Siegel's assault on America's novelists was prompted by the publication of the New Yorker's annual "20 Under 40" list of new writers, but it has exposed a bitterness at the heart of the world of books.

Railing against "the New Yorker's self-promoting, vulgar list" of favoured newcomers, Siegel smears the whole literary pack as being damagingly self-referential and led by the nose by publicists. Calling for new talent and new genres, he laments the fact that nobody bothered to question the "20 Under 40" selection.

The British critic James Wood, now perhaps the leading voice in literary journalism in America, is at the centre of the row. For Siegel, the prominence and fame of Wood – who writes for the New York Times – sums up the current crisis in fiction.

"May the gods bless my former New Republic colleague, and may he keep reviewing novels for another hundred years, but the very emergence of Mr Wood signals the decline of fiction, his driving passion," Siegel claims, going on to argue that the death of an artistic form is evident when the analysis of it has become so top-heavy.

But the literati have hit back. They argue Siegel is using his contentious thesis to get at a rival publication and a rival critic. A riposte published in the Los Angeles Times first pointed out that other journals had criticised the New Yorker's selection of writers and then took on Siegel's theory, point by point. Another response to Siegel carried online in the Huffington Post last week went so far as to suggest it is not the American novel we should mourn, but the American literary scene.

Critics like Siegel, it urges, "have refused to even open the curtains in their ivory towers to see the wonderful, burgeoning literary world that has sprung up around them. They are dismissive of book blogs, of genre fiction, of pretty much anything that, say, wouldn't be covered in the New Yorker".

Declaring the death of the novel is now almost as much of a literary tradition as the novel itself.
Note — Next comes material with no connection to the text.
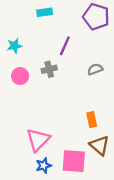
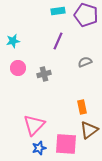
cyan rectangle: (45, 12) -> (58, 11), moved
gray cross: (49, 69) -> (44, 74), moved
brown triangle: (100, 145) -> (89, 130), turned 42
American writers, proud of their canon – from Mark Twain, Herman Melville and Ernest Hemingway, to John Steinbeck, Joseph Heller and Saul Bellow – are, alternately, eager to kill off the genre and exasperated by their long wait for the next big writer.
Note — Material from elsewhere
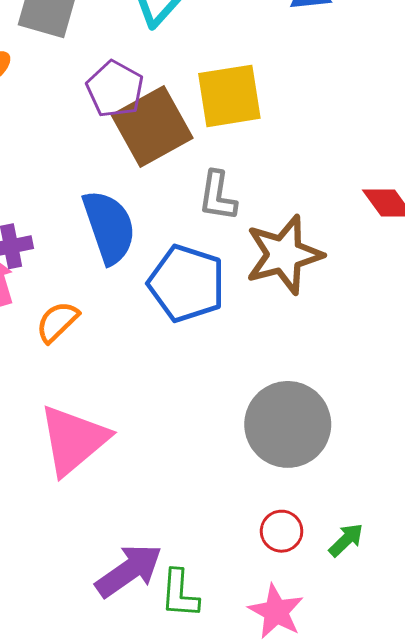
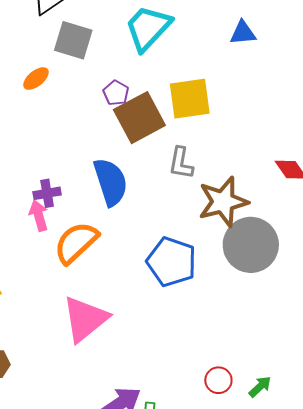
purple pentagon: (115, 89) -> (116, 93), size x0.7
blue pentagon: (187, 283) -> (172, 262), moved
orange semicircle: (57, 322) -> (76, 243), size x1.6
gray circle: (288, 424) -> (251, 245), moved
Back in 2003, a column by renowned critic Harold Bloom decried the National Book Foundation's decision to give Stephen King an award for a "Distinguished Contribution to American Letters". Attacking JK Rowling in the same article, Bloom suggested that good literature could never be as popular as King's horror stories and Rowling's Harry Potter books. Andrew Marr, writing in this newspaper in 2001, also declared the British novel dead.

For the author Geoff Dyer, speaking this weekend, the problem now lies much more in the flawed category of literary fiction. "I don't have the patience to read novels these days unless the author has either jettisoned most of the stuff that is considered essential to novel-writing or is a complete and absolute master, like Alan Hollinghurst, say," he said.
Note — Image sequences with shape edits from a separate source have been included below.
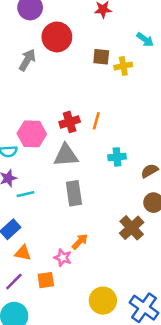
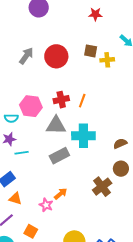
red circle: (57, 37) -> (56, 56), moved
gray arrow: (27, 60) -> (26, 56), moved
cyan cross: (117, 157) -> (83, 136), moved, size x1.6
gray rectangle: (74, 193) -> (59, 156), turned 66
orange square: (46, 280) -> (31, 231), moved, turned 32

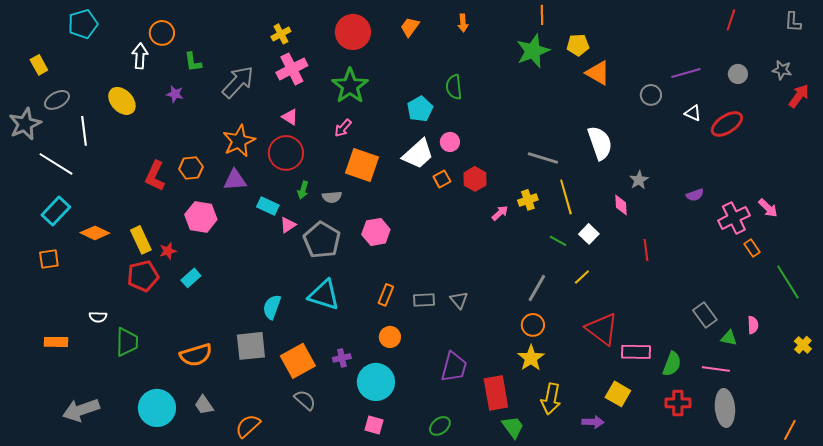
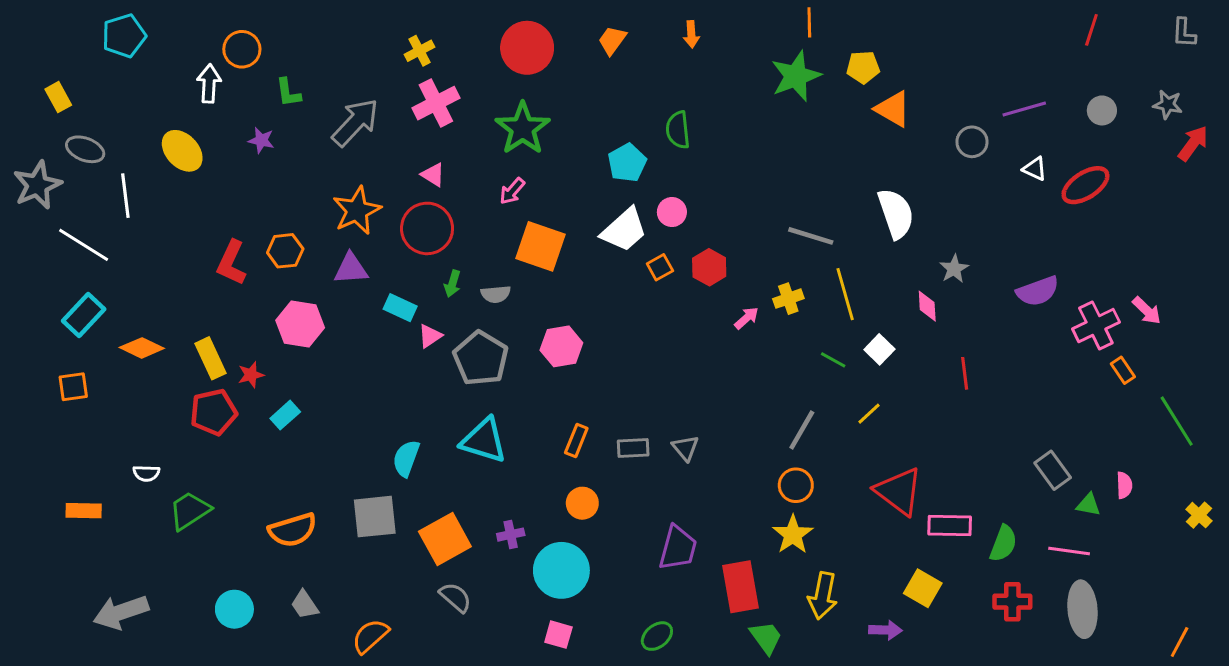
gray ellipse: (57, 100) -> (85, 149), turned 50
purple semicircle: (695, 195) -> (1038, 291), size x1.6
green trapezoid: (127, 342) -> (190, 511), turned -124
cyan circle: (157, 408) -> (234, 609), size x0.7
"So-called literary fiction seems a particular degraded category in the UK these days, often devoid of any and all things literary in so far as the word suggests some kind of value judgment." But the publisher Jamie Byng, head of Canongate, said Siegel's reasoning was "preposterous", adding: "There is important, challenging thought-provoking fiction out there, just as there is non-fiction. I just don't buy any broad-brushstroke statement like 'fiction is dead'."

It could be that Siegel simply hoped to shake novelists up. The critic Frank Kermode once said the novel was a form that revived itself periodically. "The special fate of the novel, considered as a genre, is to be always dying; and the main reason for this is that the most intelligent novelists and readers are always conscious of the gap, consisting of absurdity, that grows between the world as it seems to be and the world proposed in novels," Kermode wrote. As a result, writers, from Jane Austen and Laurence Sterne to JD Salinger, plan to write an anti-novel and then end up, Kermode said, pointing "the way to a new novel, a new convention".